Avec une docilité tout apprise, la gamine se rassoit, lèvre fendue, triture ses mains et escamote son regard du sien. La voix du lieutenant se radoucit tandis qu’il s’enfonce dans la mousse à mémoire de forme :
— Je t’aide un peu. T’es rentrée au Mystic par la fenêtre des chiottes. T’y a fait ton petit business puis tu t’es faite jartée. T’espérais peut-être finir ta nuit, alors t’a essayé de mythonner le vigile.
— J’suis juste venu récupérer mon truc ! C’est tout !
— Quoi, ton truc ? Tu crois vraiment qu’ils allaient te rendre ta came ?
Jabez frappe la table du plat des mains. La gamine se replie sur la chaise, terrifiée de s’en ramasser une autre.
— Non-non-non (elle torche la morve et le sang de sa bouche avec sa manche). Mon aux’.

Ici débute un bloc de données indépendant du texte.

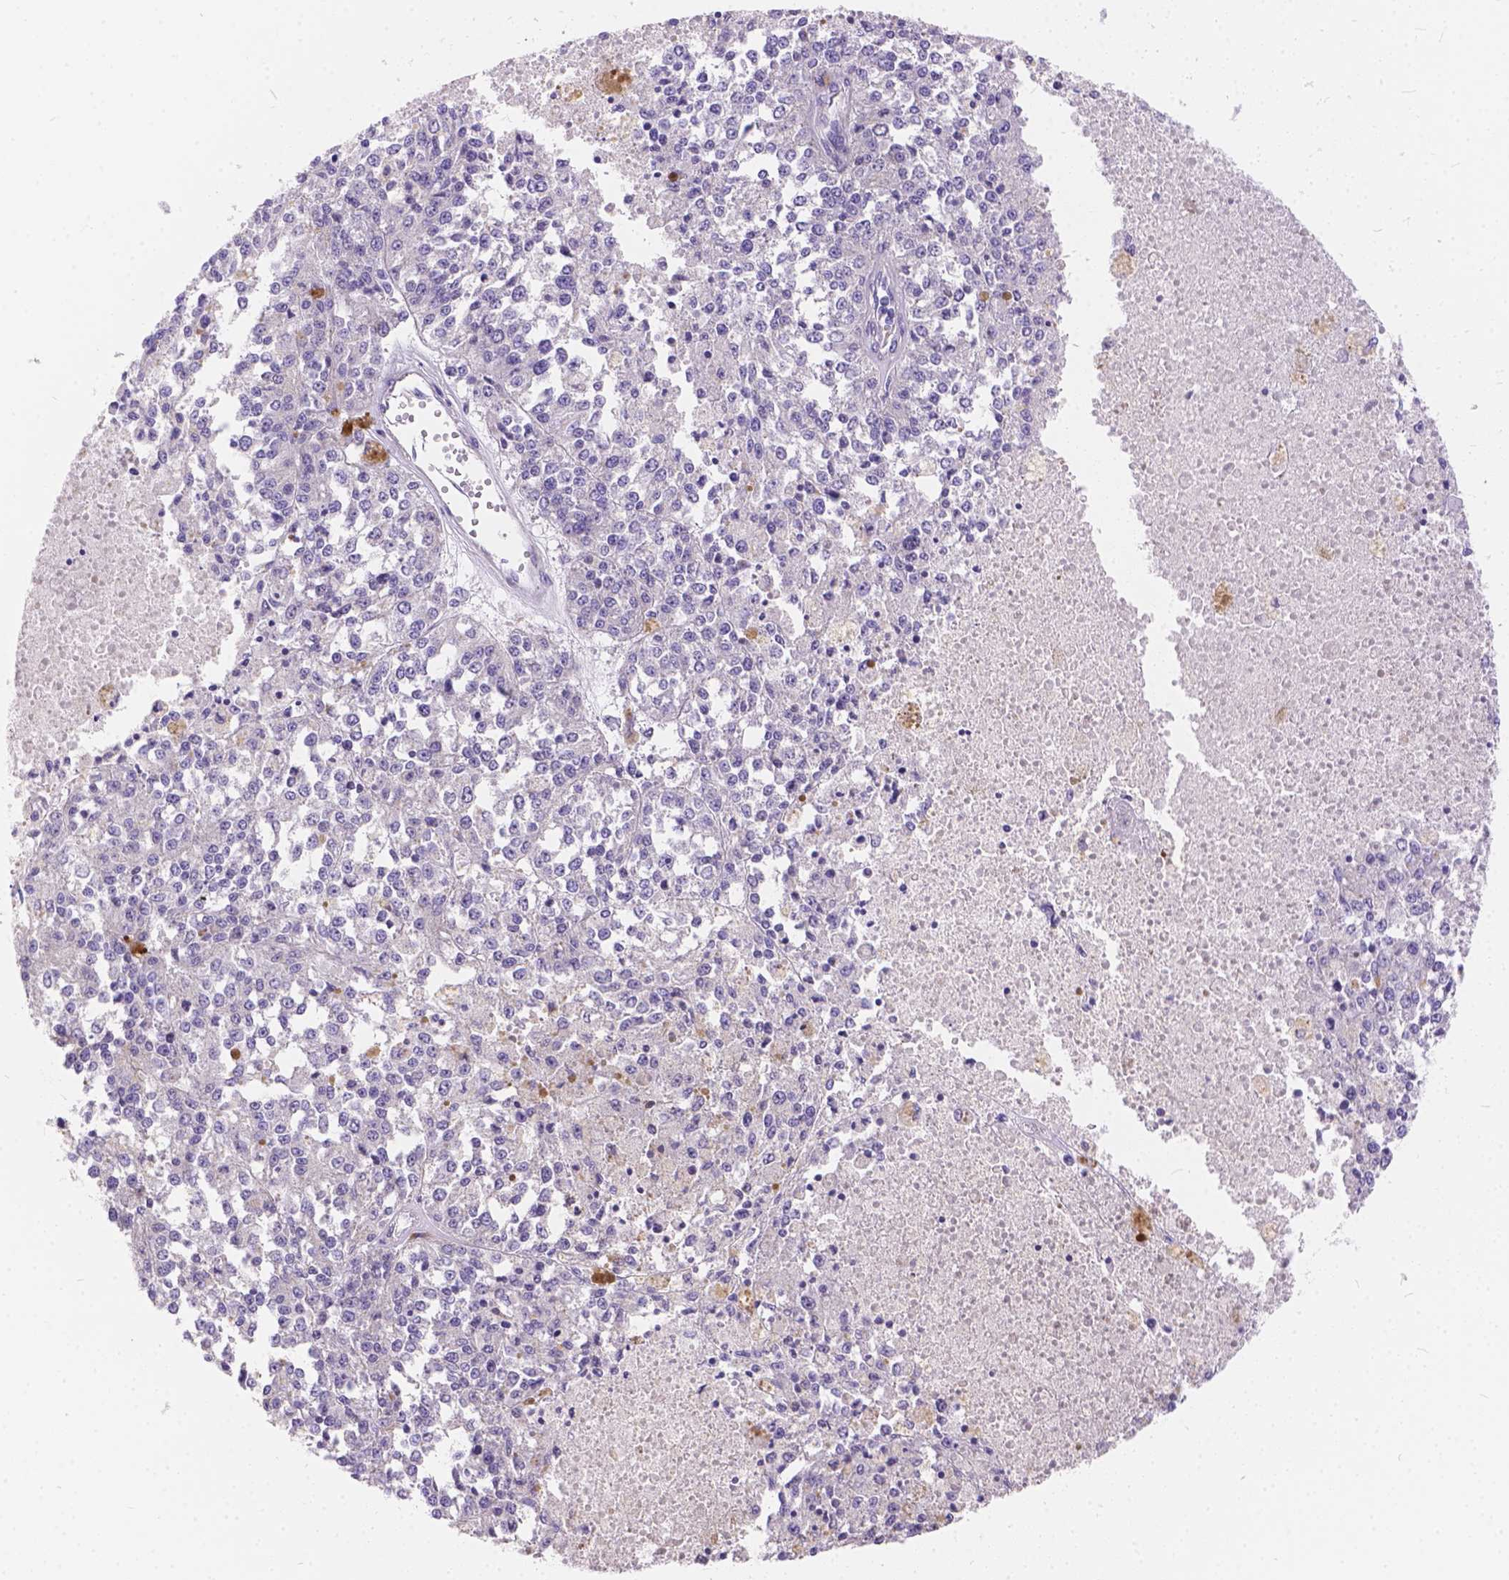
{"staining": {"intensity": "negative", "quantity": "none", "location": "none"}, "tissue": "melanoma", "cell_type": "Tumor cells", "image_type": "cancer", "snomed": [{"axis": "morphology", "description": "Malignant melanoma, Metastatic site"}, {"axis": "topography", "description": "Lymph node"}], "caption": "This is an immunohistochemistry image of human melanoma. There is no positivity in tumor cells.", "gene": "DLEC1", "patient": {"sex": "female", "age": 64}}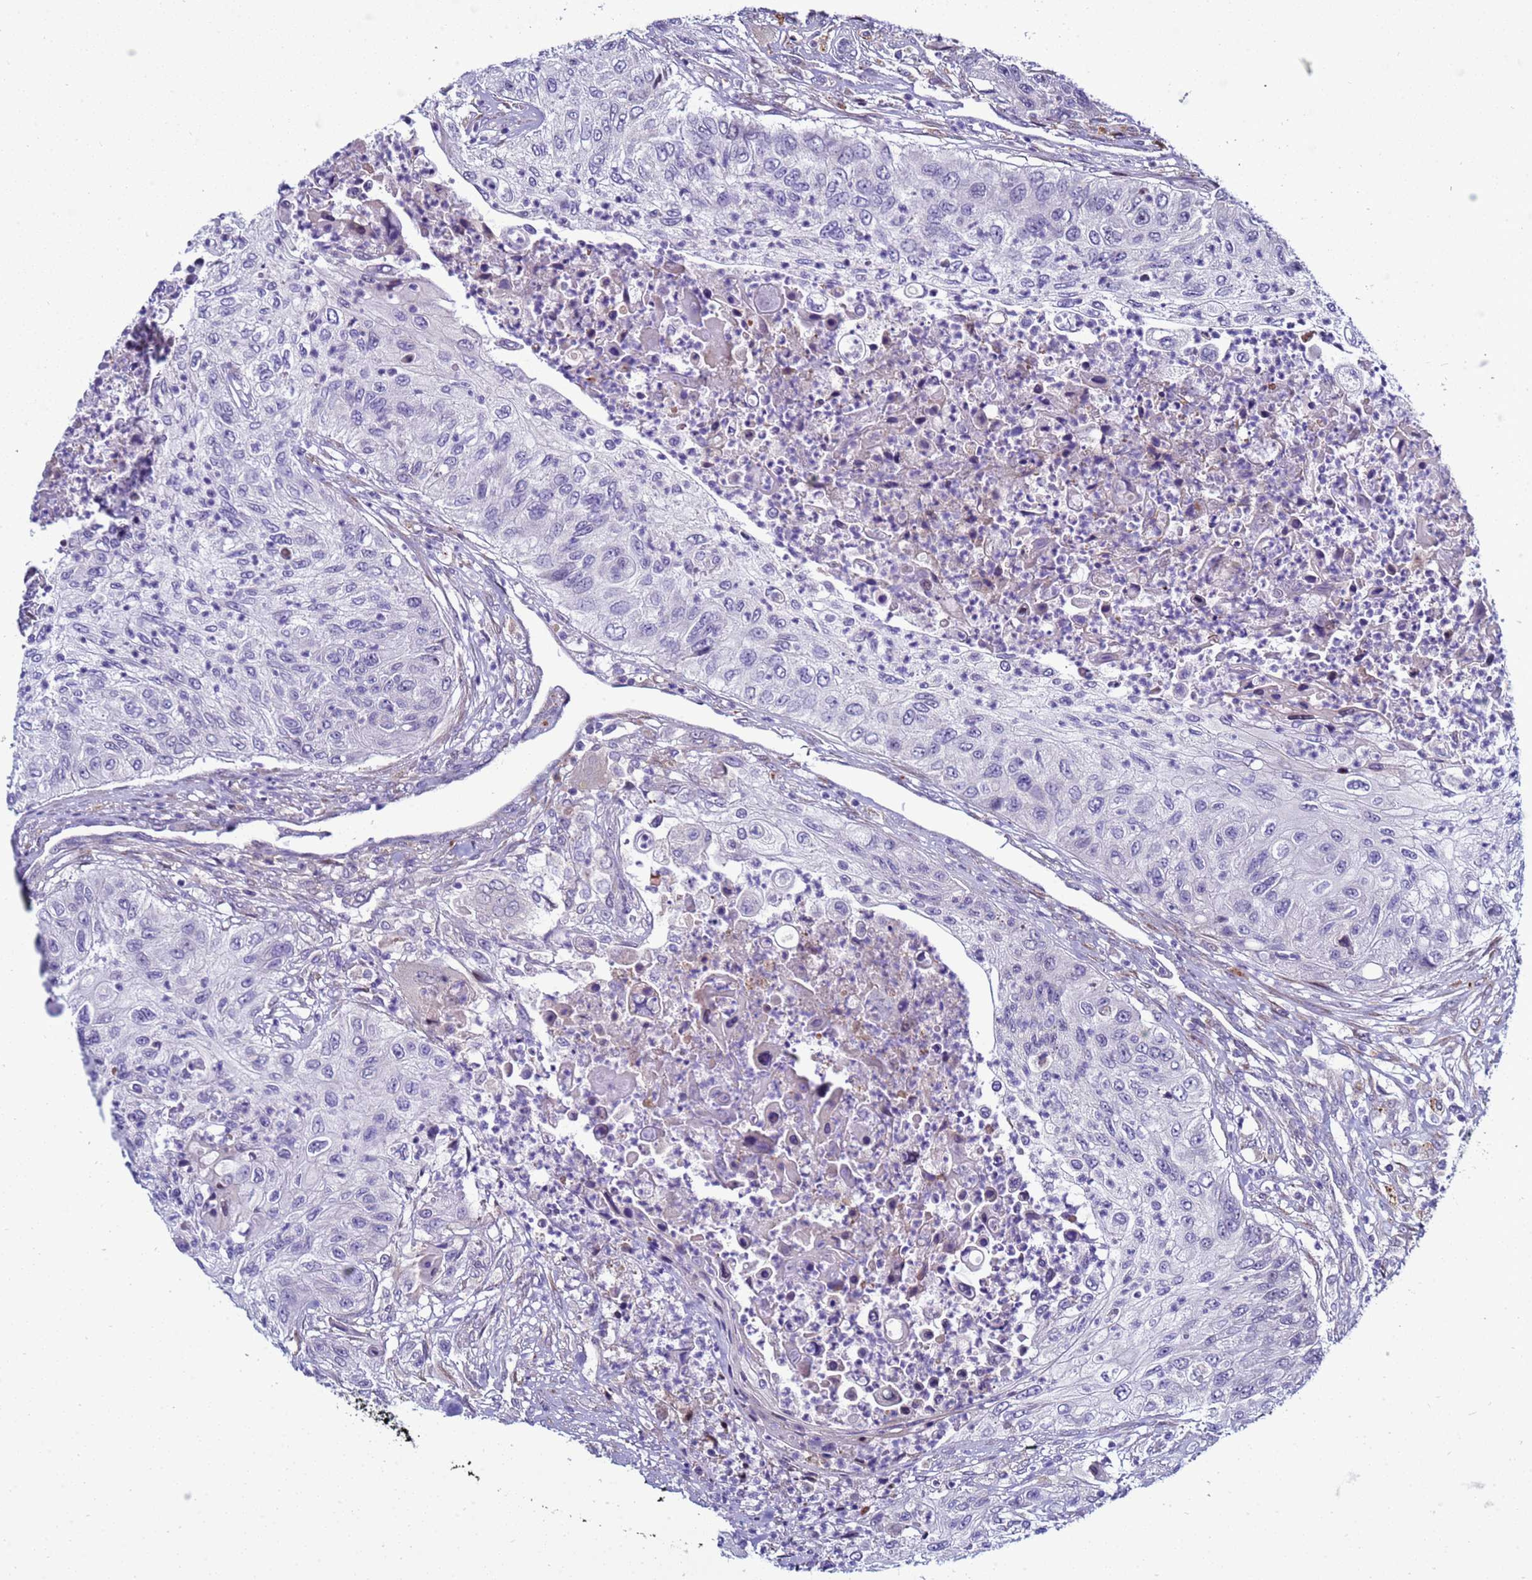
{"staining": {"intensity": "negative", "quantity": "none", "location": "none"}, "tissue": "urothelial cancer", "cell_type": "Tumor cells", "image_type": "cancer", "snomed": [{"axis": "morphology", "description": "Urothelial carcinoma, High grade"}, {"axis": "topography", "description": "Urinary bladder"}], "caption": "Tumor cells show no significant expression in urothelial cancer. (DAB immunohistochemistry, high magnification).", "gene": "NAT2", "patient": {"sex": "female", "age": 60}}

Le flacon fait la toupie sur la table. Sourire affable.
— Je l’ai vu, marmonne-t-elle.
Jabez sent le point de bascule proche.
— Écoute, c’est juste entre toi et moi. Et après ça, tu sors et je t’oublie.
Il pousse le flacon vers elle. C’est tellement facile que ça en devient lamentable. Juste assez pour qu’elle n’ait qu’à tendre son maigre bras. Ce qu’elle ne fait pas. Elle mord ses lèvres à vif, tap tap tap, les entre-ouvre finalement pour bredouiller :
— Je l’ai vu discuter avec l’Albanais… Il a promis de m’en donner un autre quand… l’accident. Ils ont pris mon auxiliaire, pour appeler des paramédics… J’étais venu avec lui, il voulait, il voulait… il aime bien ça, les… les gens comme moi. On… Il est gentil, si on est gentil avec lui. On… quand… voilà. On est arrivé ensemble.
Jabez cligne à cette histoire décousue.
— Attends, de qui tu parles ? T’es venue avec qui ?
Son visage écailleux se soulève, gercé et couvert de pellicules blanchâtres. Ses pupilles rondes, affreusement larges et brillantes, capturent l’incertitude de Jabez. Il avance légèrement le tube de substituts vers elle.
— Un Russe. Vous savez, avec…
Elle trace une ligne sur sa gorge. La ligne rouge, sanglante, des lieutenants de la Krovaya.
Jabez lui présente un échantillon de sa base de données, de véritables photos d’enquêtes en cours, mélangées à des faux-portraits, prototypes de l’équipe du Baron, IA-générés. La frankée ne ment pas, elle identifie du premier coup le véritable Pavel Zorine au moment où choisit Aboubakar pour revenir. Grimaces de connivence. Elle tue l’ultime doute d’un détail déterminant :
— Il a un tatouage de loup pendu à un arbre, ou un truc du genre, sur la cuisse droite. Je le sais parce que…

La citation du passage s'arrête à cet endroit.